== Source passage ==

Talk the Talk: Data Science Jargon for Everyone Else (Part 1: The Basics)

Bite-sized bits of data science for the non-data scientist

Disclaimer: All * terms to be defined at a later point. As well as many others

data scientist: a role that includes basic engineering, analytics, and statistics; often builds machine learning models

  • depending on the company, might be a product analyst, research scientists, statistician, AI specialist, or other
  • a job title made up by a guy at Facebook and a guy at LinkedIn trying to get better candidates for advanced analytics positions

in a sentence: We need to hire a data scientist!

data science: advanced analytics, plus coding and machine learning

in a sentence: We need to hire a data science team!

artificial intelligence: the ability for a machine to produce inference from input without human directive

  • used to describe everything from basic data science to self driving cars to Ava’s Ex Machina
  • no one aggress a definition
  • “AI is whatever hasn’t been done yet.” ~ Douglas Hofstadter 

in a sentence: We just got our AI startup funded–join our team and become our first data scientist!

machine learning: algorithms and statistical models that enable computers to uncover patterns in data

  • claims a large part of old school statistics as its own, plus some fun new algorithms
  • it’s probably logistic regression. or a random forest….or linear regression.

== Information given ==
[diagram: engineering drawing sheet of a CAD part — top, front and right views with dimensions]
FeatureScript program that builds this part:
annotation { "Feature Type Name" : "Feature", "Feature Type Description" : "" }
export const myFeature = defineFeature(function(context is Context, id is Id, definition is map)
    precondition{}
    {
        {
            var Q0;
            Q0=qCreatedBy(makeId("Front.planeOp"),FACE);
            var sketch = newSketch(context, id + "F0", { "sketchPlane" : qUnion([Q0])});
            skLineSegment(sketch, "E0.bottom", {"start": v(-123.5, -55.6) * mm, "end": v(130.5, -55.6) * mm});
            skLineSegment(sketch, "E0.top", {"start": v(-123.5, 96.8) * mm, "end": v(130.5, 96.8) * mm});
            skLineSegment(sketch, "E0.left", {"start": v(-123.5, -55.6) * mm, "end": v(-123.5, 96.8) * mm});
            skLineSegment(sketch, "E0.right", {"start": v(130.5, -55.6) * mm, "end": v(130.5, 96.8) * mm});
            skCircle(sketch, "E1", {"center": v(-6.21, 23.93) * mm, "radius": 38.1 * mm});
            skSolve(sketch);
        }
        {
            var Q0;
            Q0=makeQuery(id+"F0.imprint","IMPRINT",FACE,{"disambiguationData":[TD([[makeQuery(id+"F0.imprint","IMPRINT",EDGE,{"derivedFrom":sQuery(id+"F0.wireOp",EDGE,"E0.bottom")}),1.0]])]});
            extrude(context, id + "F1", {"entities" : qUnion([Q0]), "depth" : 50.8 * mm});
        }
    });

== Required actions ==
1. Reproduce word for word the part of the data science jargon glossary that opens with the words containing "in a sentence: We need to hire a data science team!" and closes with "forest….or linear regression.".
2. According to the data science jargon glossary, who made up the job title "data scientist"?
3. Write what comes next in the data science jargon glossary, picking up after its last line.
The data shown here has no role in this work.

== Answers to the problems ==
1.
in a sentence: We need to hire a data science team!

artificial intelligence: the ability for a machine to produce inference from input without human directive

  • used to describe everything from basic data science to self driving cars to Ava’s Ex Machina
  • no one aggress a definition
  • “AI is whatever hasn’t been done yet.” ~ Douglas Hofstadter 

in a sentence: We just got our AI startup funded–join our team and become our first data scientist!

machine learning: algorithms and statistical models that enable computers to uncover patterns in data

  • claims a large part of old school statistics as its own, plus some fun new algorithms
  • it’s probably logistic regression. or a random forest….or linear regression.

2. A guy at Facebook and a guy at LinkedIn.

3.
  • AI if you’re feeling fancy

in a sentence: We need you to machine learn [the core of our startup].

model: a hypothesized relationship about the data,  usually associated with an algorithm

  • may be used to refer to the algorithm itself, the relationship, a fit* model, the statistical model, maybe the mathematical model, perhaps Emily Ratajkowski, certainly not a small locomotive
  • it’s probably logistic regression. or random forest….or linear regression.

in a sentence: I’m training a model. (and not how to turn left)

feature: an input to the model; x value; a predictor; a column of input data

  • when a data scientist is ‘engineering,’ this is usually what they’re making
  • if your model says that wine points predicts price, then sommeliers’ ratings is your feature

in a sentence: Feature engineering will make or break this model.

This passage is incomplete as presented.